**ASSIGNED TASK:**
Copy out the lines of the items below, from the line containing "điều kiện thả về môi trường tự nhiên." through the line containing "Thường xuyên gắn", keeping every word unchanged.

**DATASET RECORDS:**
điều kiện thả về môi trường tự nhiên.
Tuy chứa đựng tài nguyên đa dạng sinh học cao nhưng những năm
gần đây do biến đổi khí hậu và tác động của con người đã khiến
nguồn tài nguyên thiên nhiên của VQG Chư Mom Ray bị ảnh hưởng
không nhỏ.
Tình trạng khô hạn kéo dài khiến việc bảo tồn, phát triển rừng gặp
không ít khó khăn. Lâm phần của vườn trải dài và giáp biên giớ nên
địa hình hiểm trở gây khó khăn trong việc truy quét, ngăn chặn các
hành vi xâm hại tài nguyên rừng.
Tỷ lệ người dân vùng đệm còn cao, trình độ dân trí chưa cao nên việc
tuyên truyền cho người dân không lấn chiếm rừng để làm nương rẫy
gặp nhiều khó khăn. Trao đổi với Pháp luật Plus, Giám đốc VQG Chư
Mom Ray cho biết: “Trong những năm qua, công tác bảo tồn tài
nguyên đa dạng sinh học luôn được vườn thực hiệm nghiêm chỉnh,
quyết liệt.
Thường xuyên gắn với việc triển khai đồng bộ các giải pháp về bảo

...

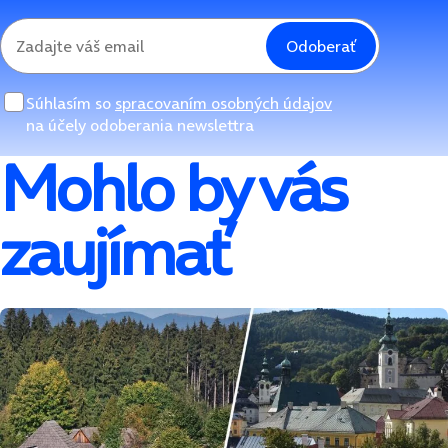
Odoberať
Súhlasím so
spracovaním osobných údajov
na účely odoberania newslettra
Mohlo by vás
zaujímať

**COMPLETED TASK:**
điều kiện thả về môi trường tự nhiên.
Tuy chứa đựng tài nguyên đa dạng sinh học cao nhưng những năm
gần đây do biến đổi khí hậu và tác động của con người đã khiến
nguồn tài nguyên thiên nhiên của VQG Chư Mom Ray bị ảnh hưởng
không nhỏ.
Tình trạng khô hạn kéo dài khiến việc bảo tồn, phát triển rừng gặp
không ít khó khăn. Lâm phần của vườn trải dài và giáp biên giớ nên
địa hình hiểm trở gây khó khăn trong việc truy quét, ngăn chặn các
hành vi xâm hại tài nguyên rừng.
Tỷ lệ người dân vùng đệm còn cao, trình độ dân trí chưa cao nên việc
tuyên truyền cho người dân không lấn chiếm rừng để làm nương rẫy
gặp nhiều khó khăn. Trao đổi với Pháp luật Plus, Giám đốc VQG Chư
Mom Ray cho biết: “Trong những năm qua, công tác bảo tồn tài
nguyên đa dạng sinh học luôn được vườn thực hiệm nghiêm chỉnh,
quyết liệt.
Thường xuyên gắn với việc triển khai đồng bộ các giải pháp về bảo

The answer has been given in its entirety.